▶ [Extract to read]:
On my thirtieth birthday, I flew back from a San Francisco business trip on the red-eye to Boston—a flight briefly aborted by a bomb scare. This afforded me some bar time. I spent every bit of change I could rifle from my cheap briefcase before I sloshed aboard, then pounded the champagne they doled out clear back to Boston. It was a dark time in my family—when wasn’t it? I couldn’t forget the specter of my shriveling daddy in a Texas nursing home. He’d be dead within the year, and part of me knew it.
The red-eye flew east toward the arcing sun. And all night, across the spiral notebook, my hand hardly stopped moving. A great, mournful cry poured out, page after page. I gripped the pen so hard my thumb hurt when I got off at dawn.
Once home, I emptied my briefcase, slapping the notebook on the kitchen counter. Then I set off for the mind-numbing task of faking a business career. Had I been scrawling all night on loose paper, I’d have tossed what I’d written in the trash. That’s how wretched I figured it was.
Later, my husband bent over the pages. A reserved guy, he had a keen look. “I was wondering when you’d get around to writing this,” he said.
The thought of him eying those raw, unfiltered pages embarrassed me. Few opinions mattered more than his—he was brilliant, ruthless, and didn’t truck in flattery. And he liked what I’d set down. He was one of the many fine writers—including all my teachers—telling me the pages came alive when I wrote in first person. It somehow felt small or weak or whiny to me.
Still, at his urging and reurging, I took the pages and started to cannibalize them for lines and language and tone. Out came a few elegies and other poems both lyric and narrative, along with some hunks of prose that would wind up in Liars’ Club.
Here’s one excerpt about my old man. It’s better than anything I’d done before. But it still sounded so emotionally bald that I only sent it out to a magazine at my husband’s urging.

▶ [Recorded data]:
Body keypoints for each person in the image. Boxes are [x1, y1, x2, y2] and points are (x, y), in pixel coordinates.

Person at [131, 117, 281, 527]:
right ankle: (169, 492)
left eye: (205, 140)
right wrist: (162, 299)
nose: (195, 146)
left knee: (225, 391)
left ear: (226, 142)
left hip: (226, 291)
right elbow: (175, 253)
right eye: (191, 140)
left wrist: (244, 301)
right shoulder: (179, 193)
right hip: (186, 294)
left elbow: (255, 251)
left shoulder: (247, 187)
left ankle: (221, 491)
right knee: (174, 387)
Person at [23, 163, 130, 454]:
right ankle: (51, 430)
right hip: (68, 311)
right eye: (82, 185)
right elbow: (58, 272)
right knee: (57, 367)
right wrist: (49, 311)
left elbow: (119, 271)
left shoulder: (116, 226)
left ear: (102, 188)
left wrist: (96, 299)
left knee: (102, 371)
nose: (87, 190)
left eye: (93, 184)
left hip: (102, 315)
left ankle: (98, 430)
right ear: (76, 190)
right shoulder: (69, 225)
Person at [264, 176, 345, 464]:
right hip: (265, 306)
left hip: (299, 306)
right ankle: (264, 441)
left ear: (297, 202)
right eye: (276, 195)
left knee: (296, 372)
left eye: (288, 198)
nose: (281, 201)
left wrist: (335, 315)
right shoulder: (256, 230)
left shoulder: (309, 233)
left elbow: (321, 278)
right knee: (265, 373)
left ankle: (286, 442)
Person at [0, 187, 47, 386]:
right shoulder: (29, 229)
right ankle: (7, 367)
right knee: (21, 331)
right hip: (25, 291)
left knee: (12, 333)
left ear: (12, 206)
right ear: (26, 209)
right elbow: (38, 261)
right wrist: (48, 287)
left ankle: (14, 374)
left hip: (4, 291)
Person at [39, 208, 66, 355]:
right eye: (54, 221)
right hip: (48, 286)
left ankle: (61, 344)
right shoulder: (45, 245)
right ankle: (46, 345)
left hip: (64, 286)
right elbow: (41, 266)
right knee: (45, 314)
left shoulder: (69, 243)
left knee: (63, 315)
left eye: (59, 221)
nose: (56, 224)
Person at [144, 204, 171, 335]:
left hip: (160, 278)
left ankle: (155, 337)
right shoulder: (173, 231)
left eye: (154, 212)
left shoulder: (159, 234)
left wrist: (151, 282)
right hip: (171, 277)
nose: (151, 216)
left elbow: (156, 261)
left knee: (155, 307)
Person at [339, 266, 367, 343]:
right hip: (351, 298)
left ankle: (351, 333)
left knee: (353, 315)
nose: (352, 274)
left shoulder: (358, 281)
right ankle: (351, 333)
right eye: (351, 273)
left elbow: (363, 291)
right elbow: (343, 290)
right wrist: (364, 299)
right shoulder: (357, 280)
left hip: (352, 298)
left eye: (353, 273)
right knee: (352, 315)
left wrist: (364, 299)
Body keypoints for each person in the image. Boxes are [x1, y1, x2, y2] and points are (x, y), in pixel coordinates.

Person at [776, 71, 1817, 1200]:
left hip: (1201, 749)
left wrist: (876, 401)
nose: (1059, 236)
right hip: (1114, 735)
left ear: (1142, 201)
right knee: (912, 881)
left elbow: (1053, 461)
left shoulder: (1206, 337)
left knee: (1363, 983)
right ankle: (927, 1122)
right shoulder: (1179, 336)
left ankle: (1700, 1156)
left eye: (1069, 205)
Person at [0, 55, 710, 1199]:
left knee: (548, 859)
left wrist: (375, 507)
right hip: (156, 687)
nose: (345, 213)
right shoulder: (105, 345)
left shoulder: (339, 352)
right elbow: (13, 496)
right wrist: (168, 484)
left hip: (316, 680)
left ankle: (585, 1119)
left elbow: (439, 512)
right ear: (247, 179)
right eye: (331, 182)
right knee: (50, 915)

▶ [Required action 1]: In the memoir passage, where was the narrator's father living at the time of the flight?
▶ [Required action 2]: Write out the stretch of the memoir passage from "The thought of" through "my husband’s urging.", word for word.
The records are separate material and have nothing to do with the memoir passage.

▶ [Solution 1]: In a Texas nursing home.

▶ [Solution 2]:
The thought of him eying those raw, unfiltered pages embarrassed me. Few opinions mattered more than his—he was brilliant, ruthless, and didn’t truck in flattery. And he liked what I’d set down. He was one of the many fine writers—including all my teachers—telling me the pages came alive when I wrote in first person. It somehow felt small or weak or whiny to me.
Still, at his urging and reurging, I took the pages and started to cannibalize them for lines and language and tone. Out came a few elegies and other poems both lyric and narrative, along with some hunks of prose that would wind up in Liars’ Club.
Here’s one excerpt about my old man. It’s better than anything I’d done before. But it still sounded so emotionally bald that I only sent it out to a magazine at my husband’s urging.